Nice work on the duct channel.


----------



## Hurriken (Jul 7, 2008)

Update:

I have built 5 of 7 MDF boxes.




































After I finish the next to boxes I have to pull them all out. I need to level and secure the base, finish the cold air return, and move the electrical outlet.

I am going to move the fish tank and pull the wall board down behind it. I have a dead mouse problem back there...long story. I will add the outlet there. I am thinking that I don't want that would there anymore. so I need to decide whether to use drywall or MDF there. Someone suggested earlier to make it a feature wall which I think is a good idea. As usual I value your opinion and experience.


----------



## Hurriken (Jul 7, 2008)

Once I level the base should I secure it to the walls with screws or let it float free? There will be a lot of weight on it. I don't think it will move.


----------



## Hurriken (Jul 7, 2008)

So my daughter walks in the day after the above pictures and and asks when I'm replacing the "seventies paneling". Big mouth. Then I watch over the next few days as my wife starts thinking about it. My wife said she decided we would change the paneling in a few years. That would mean removing part of the closet. So a month and a half later the closet is in the same state but all the paneling is gone, drywall is up, taped, and painted. I have also talked my way out of the 32" TV that is in the room to a 55"!!! 

I'll get back to work on the closet soon.


----------



## Hurriken (Jul 7, 2008)

I have finally finished this project. My wife is very happy with it so that makes it all good. Thought I'd post some pictures. FYI the project changed in the middle. I had a contracter friend look at it and he was very concerned about my intention to make the facing and door from MDF. He was afraid the Screws would pull out. I decided to use Pine 1x's and that led to me buying a table saw which in turn led me to watching tons of DIY videos which led to my wife deciding she wanted a natural wood look instead of all white.

I completed the backside of the cold air intake. I had a friend move the outlet out of the cold air intake and away from the closet.









Instead of making big heavy 3/4" doors with decorative strips glued to it I learned how to make dado cuts.








So I built doors from pine 1 by's and maple plywood.









I finished with clear satin polyurethane which looks great until you get close, then not so good.

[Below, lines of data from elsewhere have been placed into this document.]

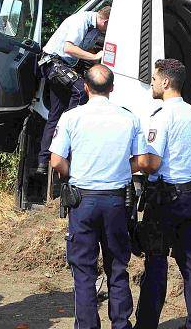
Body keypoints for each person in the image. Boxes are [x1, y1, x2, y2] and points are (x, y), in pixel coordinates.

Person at [49, 64, 150, 329]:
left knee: (83, 270)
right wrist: (118, 170)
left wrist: (76, 173)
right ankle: (120, 324)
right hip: (117, 200)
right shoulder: (129, 118)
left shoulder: (71, 118)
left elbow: (57, 161)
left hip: (82, 200)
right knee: (117, 266)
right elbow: (141, 161)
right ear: (112, 89)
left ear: (85, 87)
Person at [134, 59, 191, 329]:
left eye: (155, 79)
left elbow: (151, 163)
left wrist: (134, 163)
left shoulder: (160, 117)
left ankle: (146, 324)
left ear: (166, 82)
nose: (153, 84)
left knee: (156, 263)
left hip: (164, 199)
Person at [37, 5, 111, 174]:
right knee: (82, 90)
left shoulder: (93, 27)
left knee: (56, 113)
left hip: (61, 66)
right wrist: (94, 57)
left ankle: (43, 161)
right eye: (108, 28)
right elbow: (68, 48)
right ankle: (69, 131)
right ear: (105, 21)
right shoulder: (81, 21)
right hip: (53, 63)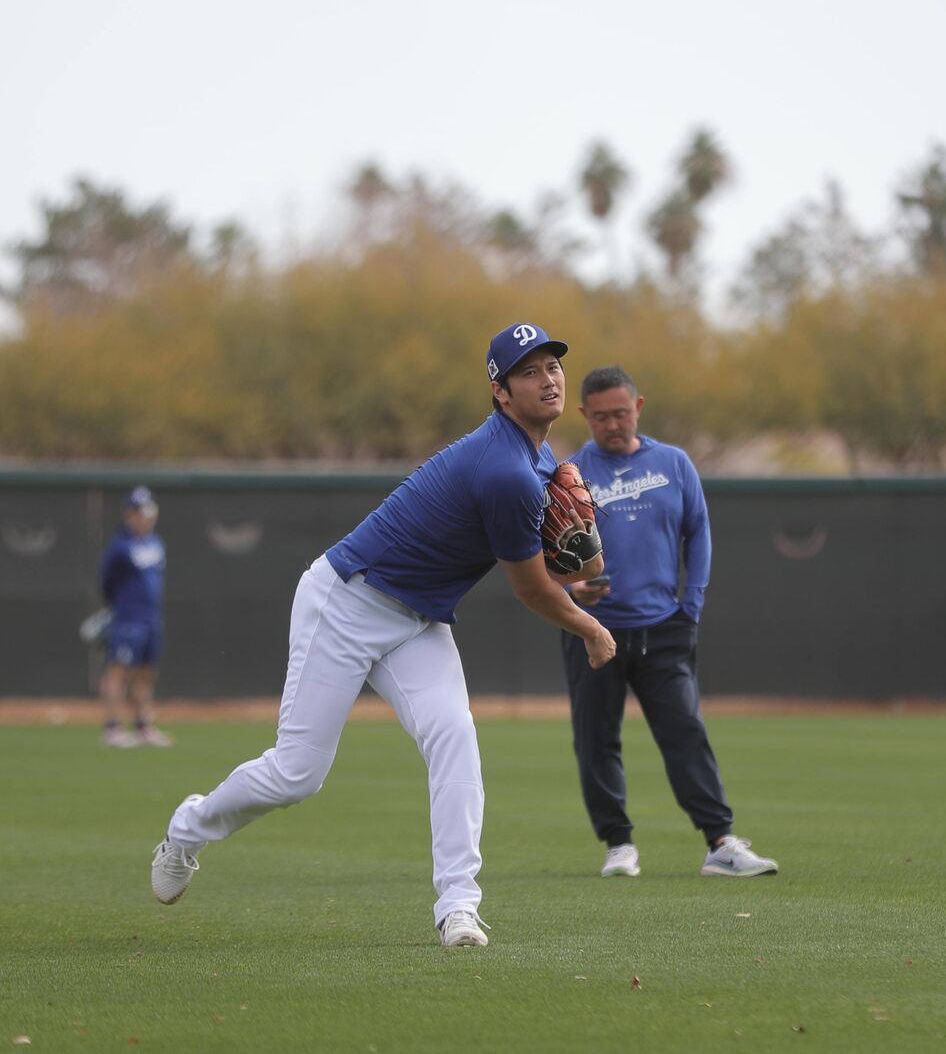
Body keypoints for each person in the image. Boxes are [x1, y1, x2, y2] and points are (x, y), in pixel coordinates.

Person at [150, 323, 616, 949]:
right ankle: (188, 828)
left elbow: (561, 568)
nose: (549, 377)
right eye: (529, 371)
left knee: (453, 735)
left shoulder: (538, 461)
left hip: (417, 621)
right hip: (346, 601)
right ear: (500, 392)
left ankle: (459, 906)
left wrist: (582, 572)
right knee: (298, 774)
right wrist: (587, 625)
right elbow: (531, 589)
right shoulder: (506, 469)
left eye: (553, 365)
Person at [561, 366, 778, 879]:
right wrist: (571, 590)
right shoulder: (569, 474)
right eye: (600, 417)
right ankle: (618, 846)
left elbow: (697, 532)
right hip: (595, 631)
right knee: (596, 738)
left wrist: (692, 604)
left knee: (685, 733)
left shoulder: (674, 463)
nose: (612, 424)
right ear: (584, 416)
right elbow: (547, 553)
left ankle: (720, 843)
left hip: (664, 626)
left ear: (638, 407)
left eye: (620, 413)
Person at [99, 485, 172, 748]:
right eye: (139, 513)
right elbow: (106, 582)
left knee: (146, 672)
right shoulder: (120, 547)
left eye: (148, 513)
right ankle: (113, 727)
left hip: (151, 618)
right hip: (128, 618)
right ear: (128, 514)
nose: (145, 518)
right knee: (118, 670)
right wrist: (119, 608)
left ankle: (143, 725)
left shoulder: (155, 543)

I decided to leave it.

This is with the facing and no doors.









This morning after I finished it.









I decided to make the cold air intake plate myself. I used leftover pine and I bought the metal grate at big orange.I put some metal plugs in the back of the wood that the screws screw into...I forgot what they are called!

Next project is the floor in this room.


----------



## MT Stringer (Oct 19, 2008)

That turned out nice. Good job.


----------



## Hurriken (Jul 7, 2008)

Thanks MT Stringer.

I just added up all the materials and it is still cheaper than the unit we were going to buy at IKEA. Plus there is a lot of leftover materials that I can use on a future project.


----------



## MT Stringer (Oct 19, 2008)

I just got to thinking. You did a good job. But watch out. If you walk into your kitchen and your wife is standing there looking at her cabinets, you might be in trouble! :surprise::devil3:


----------



## Hurriken (Jul 7, 2008)

We just had the kitchen redone two years ago so I'm good there. I did open my big mouth though. She asked what I was planning to do with the leftover materials and I said I was thinking about building some cabinets for the laundry room. Yeah me, who needs free time anyway?


----------



## jlhaslip (Dec 31, 2009)

They look great.


----------



## Hurriken (Jul 7, 2008)

I just want to add something incase someone is considering a project like this. If I were to do this again I would pour self leveling compound on the floor first. I had a terrible time leveling the base of this. I am now going to do the floor and discovered that I have to pour it anyway and would have saved myself some grief by doing it first. To be honest I didn't even know there was such a thing as self leveling floor compound!!!


----------